TASK DIRECTIONS -> For every line that contains the string "down", pull that line out of the material below.

INPUT DATA ->
______________________________

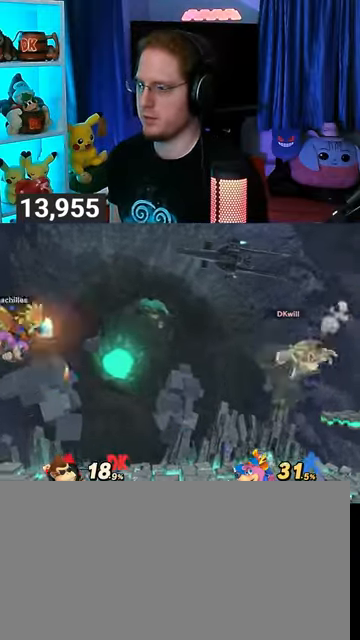
{"buttons": [], "left_stick": "up-right", "right_stick": "center", "events": [[67, "Y", "up"], [133, "Y", "down"], [200, "left_stick", "right"], [267, "Y", "up"], [400, "left_stick", "up-right"]]}
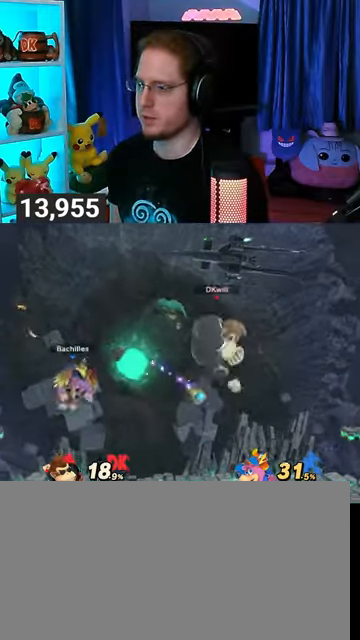
{"buttons": [], "left_stick": "right", "right_stick": "left", "events": [[67, "left_stick", "center"], [167, "left_stick", "up-right"], [367, "right_stick", "left"], [467, "left_stick", "right"]]}
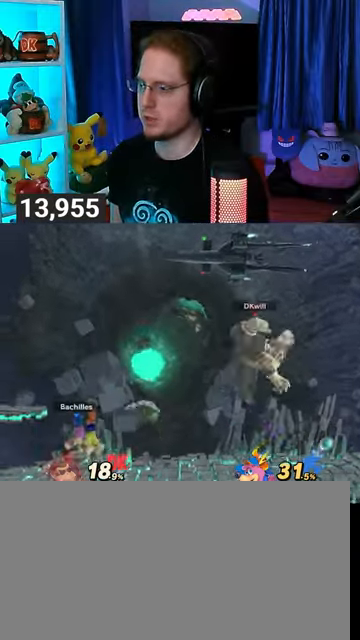
{"buttons": ["Y"], "left_stick": "center", "right_stick": "center", "events": [[100, "right_stick", "center"], [233, "left_stick", "center"], [333, "Y", "down"]]}
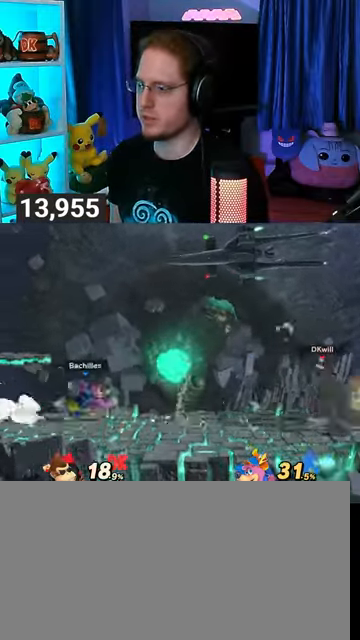
{"buttons": [], "left_stick": "right", "right_stick": "center", "events": [[33, "Y", "up"], [200, "left_stick", "up-right"], [500, "left_stick", "right"]]}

______________________________

TASK OUTPUT ->
{"buttons": [], "left_stick": "up-right", "right_stick": "center", "events": [[67, "Y", "up"], [133, "Y", "down"], [200, "left_stick", "right"], [267, "Y", "up"], [400, "left_stick", "up-right"]]}
{"buttons": ["Y"], "left_stick": "center", "right_stick": "center", "events": [[100, "right_stick", "center"], [233, "left_stick", "center"], [333, "Y", "down"]]}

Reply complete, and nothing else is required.